Source extract:
*** Block opens ***
Artists enjoy the craft, but fret over career prospects


Audrey Nguyen/Bear Witness

Salem McClure, Design Director

Due to the negative stigma around art professions and unpredictable pay, Branham students interested in art are shying away from pursuing their dream as a full time job. Aspiring professional artists at Branham noted the financial and social struggles of pursuing an art career after high school.

Though art opportunities are plentiful, the pay is meager: In 2021, the Consumer Price index rose 7% while housing costs are expected to increase 5% in 2022. The average salary for an artist in California is $20,000.

Though it’s not a means to a career, many students such as Neysa Gupta currently use their skills as a side hustle.

Sophomore Neysa Gupta practices painting, drawing, and charcoal art, which she shares on her Instagram page. Each piece sold brings a sense of accomplishment.

“It’s like a piece of me that people get to see and it’s very genuine,” Gupta said.
*** Block closes ***
Recorded data:
*** Block opens ***
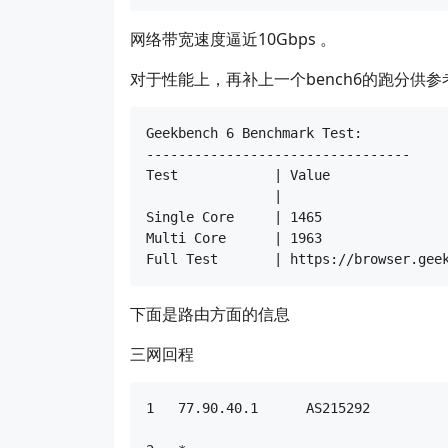
网络带宽速度逼近10Gbps 。
对于性能上，再补上一个bench6的跑分供参
Geekbench 6 Benchmark Test:

---------------------------------

Test            | Value

                |

Single Core     | 1465

Multi Core      | 1963

下面是路由方面的信息
三网回程
1   77.90.40.1      AS215292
*** Block closes ***
Brief:
Reproduce the part of the student artists article between "Audrey Nguyen/Bear Witness" and "a side hustle.", inclusive.

Answer to the problem:
Audrey Nguyen/Bear Witness

Salem McClure, Design Director

Due to the negative stigma around art professions and unpredictable pay, Branham students interested in art are shying away from pursuing their dream as a full time job. Aspiring professional artists at Branham noted the financial and social struggles of pursuing an art career after high school.

Though art opportunities are plentiful, the pay is meager: In 2021, the Consumer Price index rose 7% while housing costs are expected to increase 5% in 2022. The average salary for an artist in California is $20,000.

Though it’s not a means to a career, many students such as Neysa Gupta currently use their skills as a side hustle.